Cota nas universidades: Inclusão ou retrocesso?
Enviada em 11/06/2020
Certamente, se sabe que o racismo está muito presente na sociedade brasileira, entretanto, a maior parte da população branca não tem conhecimento do impacto da discriminação racial na vida do negro. Infelizmente, a cor da pele determina diversos fatores relacionados não só à oportunidades, como a garantia de um emprego, mas também à direitos do cidadão, como a proteção policial e, principalmente, o ensino. O racismo é fruto da escravidão e, mesmo depois da abolição da escravatura, o preconceito permaneceu e está presente na sociedade atual. Ademais, a escravidão contribuiu para que a população negra fosse excluída da sociedade e se tornasse a camada mais pobre, já que, após o fim da escravidão, os negros foram expulsos das senzalas sem ter para onde ir.
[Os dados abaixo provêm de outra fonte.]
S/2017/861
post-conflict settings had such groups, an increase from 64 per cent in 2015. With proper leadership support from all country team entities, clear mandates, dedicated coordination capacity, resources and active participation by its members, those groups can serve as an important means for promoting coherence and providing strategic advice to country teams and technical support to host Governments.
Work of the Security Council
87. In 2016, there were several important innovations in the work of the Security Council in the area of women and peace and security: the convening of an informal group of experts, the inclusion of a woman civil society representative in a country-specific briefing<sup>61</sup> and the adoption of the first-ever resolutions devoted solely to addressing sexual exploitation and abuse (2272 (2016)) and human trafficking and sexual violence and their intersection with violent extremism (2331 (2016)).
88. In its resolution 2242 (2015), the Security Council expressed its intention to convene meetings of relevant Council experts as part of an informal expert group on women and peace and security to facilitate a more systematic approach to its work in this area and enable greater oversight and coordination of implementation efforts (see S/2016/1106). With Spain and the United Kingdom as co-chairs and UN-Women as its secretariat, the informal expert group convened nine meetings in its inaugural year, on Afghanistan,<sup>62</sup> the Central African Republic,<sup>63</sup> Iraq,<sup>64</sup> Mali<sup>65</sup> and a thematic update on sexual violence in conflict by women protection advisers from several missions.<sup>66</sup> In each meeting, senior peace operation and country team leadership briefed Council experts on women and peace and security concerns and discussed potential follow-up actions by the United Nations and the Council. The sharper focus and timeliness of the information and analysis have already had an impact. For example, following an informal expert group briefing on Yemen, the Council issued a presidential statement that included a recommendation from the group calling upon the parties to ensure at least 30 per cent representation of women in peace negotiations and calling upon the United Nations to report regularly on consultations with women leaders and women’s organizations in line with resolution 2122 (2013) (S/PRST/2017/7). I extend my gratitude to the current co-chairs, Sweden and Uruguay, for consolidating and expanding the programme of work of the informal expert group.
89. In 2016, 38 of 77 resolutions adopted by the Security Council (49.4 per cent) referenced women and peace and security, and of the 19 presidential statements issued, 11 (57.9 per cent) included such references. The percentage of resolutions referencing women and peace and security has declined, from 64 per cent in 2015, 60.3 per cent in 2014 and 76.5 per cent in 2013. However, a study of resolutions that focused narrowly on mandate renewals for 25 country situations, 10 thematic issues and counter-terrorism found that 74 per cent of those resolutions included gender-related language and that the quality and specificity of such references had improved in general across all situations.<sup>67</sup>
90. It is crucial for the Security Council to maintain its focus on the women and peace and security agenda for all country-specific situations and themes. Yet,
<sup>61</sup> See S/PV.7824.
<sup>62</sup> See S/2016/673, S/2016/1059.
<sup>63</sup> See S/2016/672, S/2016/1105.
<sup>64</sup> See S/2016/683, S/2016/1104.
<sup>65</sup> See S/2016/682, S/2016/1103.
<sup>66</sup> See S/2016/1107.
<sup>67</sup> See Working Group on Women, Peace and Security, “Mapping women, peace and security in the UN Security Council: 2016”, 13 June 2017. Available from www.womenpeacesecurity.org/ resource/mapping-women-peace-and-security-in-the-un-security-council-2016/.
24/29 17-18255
Visto isso, foram criadas políticas afirmativas para reparar a dívida histórica entre brancos e negros, o que gerou uma grande polêmica, pois alguns acreditam que cotas causam mais segregação racial e tiram oportunidades dos brancos, uma vez que a entrada nas universidades dependeria apenas do mérito.
Inquestionavelmente, a implementação de cotas, tanto raciais quanto sociais, é extremamente necessária como uma medida de transição. Com certeza, a entrada nas universidades deve depender do mérito, no entanto, os cotistas e os não cotistas não possuem as mesmas oportunidades, portanto, a retirada da política de cotas traria ainda mais desigualdade. O ensino de base público do Brasil é muito precário, logo, a chance de um estudante de escola pública conseguir uma vaga em uma universidade pública é muito pequena, porque ele teria que competir com todos os estudantes de escola particular, que tiveram um ensino com qualidade muito superior, assim, fortalecendo ainda mais a elite branca brasileira e aumentando a desigualdade.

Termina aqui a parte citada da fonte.